The little dachshund puppy was sweet and adorable, so we accepted him into our family. We were told that the pup was 6 weeks old and had all of his shots. We completed the paperwork, and scooped him up.
On the way to pick up our new puppy, Wife told me that she decided that if we selected a male dog, she would like to name it Petey. I had no problem with the name. I was excited about the prospect of a new puppy. I felt like this was going to be my dog. The dogs we had owned before were really the boys’ dogs. We had let our sons pick them out, and they spent the most time with the dogs. This one would be an “inside dog” and I expected that we would be a lot closer to this dog than we had the others.

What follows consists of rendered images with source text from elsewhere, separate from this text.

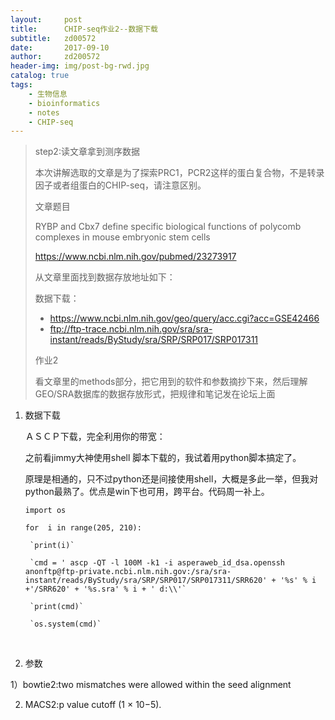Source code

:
 ```yaml
---
layout:     post
title:      CHIP-seq作业2--数据下载
subtitle:   zd00572
date:       2017-09-10
author:     zd200572
header-img: img/post-bg-rwd.jpg
catalog: true
tags:
    - 生物信息
    - bioinformatics
    - notes
    - CHIP-seq
---
```

> step2:读文章拿到测序数据
>
> 本次讲解选取的文章是为了探索PRC1，PCR2这样的蛋白复合物，不是转录因子或者组蛋白的CHIP-seq，请注意区别。
>
> 文章题目
>
> RYBP and Cbx7 define specific biological functions of polycomb complexes in mouse embryonic stem cells
>
> <https://www.ncbi.nlm.nih.gov/pubmed/23273917>
>
> 从文章里面找到数据存放地址如下：
>
> 数据下载：
>
> - <https://www.ncbi.nlm.nih.gov/geo/query/acc.cgi?acc=GSE42466>
> - ftp://ftp-trace.ncbi.nlm.nih.gov/sra/sra-instant/reads/ByStudy/sra/SRP/SRP017/SRP017311
>
> 作业2
>
> 看文章里的methods部分，把它用到的软件和参数摘抄下来，然后理解GEO/SRA数据库的数据存放形式，把规律和笔记发在论坛上面

1. 数据下载

   ＡＳＣＰ下载，完全利用你的带宽：

   之前看jimmy大神使用shell 脚本下载的，我试着用python脚本搞定了。

   原理是相通的，只不过python还是间接使用shell，大概是多此一举，但我对python最熟了。优点是win下也可用，跨平台。代码周一补上。

    `import os`

    `for  i in range(205, 210):`

    	`print(i)`

    	`cmd = ' ascp -QT -l 100M -k1 -i asperaweb_id_dsa.openssh anonftp@ftp-private.ncbi.nlm.nih.gov:/sra/sra-instant/reads/ByStudy/sra/SRP/SRP017/SRP017311/SRR620' + '%s' % i +'/SRR620' + '%s.sra' % i + ' d:\\'`

    	`print(cmd)`

    	`os.system(cmd)`

   ​

2. 参数

1）bowtie2:two mismatches were allowed within the seed alignment

2)  MACS2:p value cutoff (1 × 10−5).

So now, we had a new family member: Petey. We did not realize that six weeks was considered young to take a puppy away from its mother. And we had not realized that his date of birth put Petey closer to 5 weeks old than 6 weeks. Most books recommend leaving puppies with their mothers until the puppy is 8 weeks old.

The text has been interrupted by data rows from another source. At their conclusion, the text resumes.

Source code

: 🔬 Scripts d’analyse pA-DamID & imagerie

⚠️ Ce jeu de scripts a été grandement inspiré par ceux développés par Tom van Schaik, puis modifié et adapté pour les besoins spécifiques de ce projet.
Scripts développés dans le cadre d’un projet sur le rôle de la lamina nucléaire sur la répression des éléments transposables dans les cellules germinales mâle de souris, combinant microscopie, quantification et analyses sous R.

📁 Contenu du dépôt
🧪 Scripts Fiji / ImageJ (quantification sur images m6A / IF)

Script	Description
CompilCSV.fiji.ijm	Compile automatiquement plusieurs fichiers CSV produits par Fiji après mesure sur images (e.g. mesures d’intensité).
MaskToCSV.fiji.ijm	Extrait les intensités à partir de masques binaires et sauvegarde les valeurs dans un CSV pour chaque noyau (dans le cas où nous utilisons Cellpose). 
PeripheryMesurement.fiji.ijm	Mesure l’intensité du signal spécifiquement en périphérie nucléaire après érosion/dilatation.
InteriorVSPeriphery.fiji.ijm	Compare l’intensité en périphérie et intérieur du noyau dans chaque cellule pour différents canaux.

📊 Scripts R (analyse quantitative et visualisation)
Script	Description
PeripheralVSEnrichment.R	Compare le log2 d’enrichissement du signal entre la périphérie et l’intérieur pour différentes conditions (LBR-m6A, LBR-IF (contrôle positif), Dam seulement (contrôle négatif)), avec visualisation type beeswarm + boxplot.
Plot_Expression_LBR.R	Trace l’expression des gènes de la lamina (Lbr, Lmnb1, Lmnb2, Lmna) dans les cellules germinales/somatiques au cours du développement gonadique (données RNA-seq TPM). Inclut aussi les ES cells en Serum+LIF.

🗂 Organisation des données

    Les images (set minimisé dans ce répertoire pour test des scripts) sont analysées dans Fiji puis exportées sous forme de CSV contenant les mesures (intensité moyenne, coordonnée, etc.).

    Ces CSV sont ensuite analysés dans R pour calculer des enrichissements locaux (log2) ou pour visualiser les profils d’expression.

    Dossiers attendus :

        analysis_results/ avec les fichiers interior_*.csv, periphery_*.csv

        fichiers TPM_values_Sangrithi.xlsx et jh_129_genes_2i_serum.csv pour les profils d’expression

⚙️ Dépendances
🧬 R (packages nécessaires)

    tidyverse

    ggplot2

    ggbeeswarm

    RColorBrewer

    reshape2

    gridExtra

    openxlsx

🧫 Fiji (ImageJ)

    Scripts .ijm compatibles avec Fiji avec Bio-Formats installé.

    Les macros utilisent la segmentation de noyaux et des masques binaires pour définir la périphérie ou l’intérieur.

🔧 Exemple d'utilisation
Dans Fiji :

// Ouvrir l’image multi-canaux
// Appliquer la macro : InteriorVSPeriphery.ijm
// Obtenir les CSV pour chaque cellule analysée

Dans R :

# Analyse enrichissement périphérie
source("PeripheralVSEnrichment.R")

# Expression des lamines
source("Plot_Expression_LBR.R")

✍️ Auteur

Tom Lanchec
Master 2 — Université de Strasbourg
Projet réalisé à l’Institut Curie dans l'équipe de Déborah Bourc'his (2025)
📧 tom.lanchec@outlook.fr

We went directly to the vet’s office to have him checked out. More shots were given, and he was given a clean bill of health. Our next stop was to run by my office and show off our new family member. One of my staff members, Shari, has a knack for naming things. She heard the name Petey, looked at me, looked at the puppy, and offered that an appropriate name for Petey would be P.D. PD could stand for Paul’s Dog, and still sound like Petey. The name stuck. The initials don’t always stand for Paul’s Dog, however. Sometimes, they stand for Peeing Dog. Sometimes they stand for Personality Disorder. PD is really quite a versatile and appropriate name.
Peeing Dog? It seems PD was a “submissive pee-er.” An adult could not bend over and pet PD on the head without a puddle forming under him. Sometimes, PD would manage to wet the friendly greeter’s shoe. He has even managed to spray one unsuspecting victim in the face.But that was later. For now, we had PD, and it was time to take him home.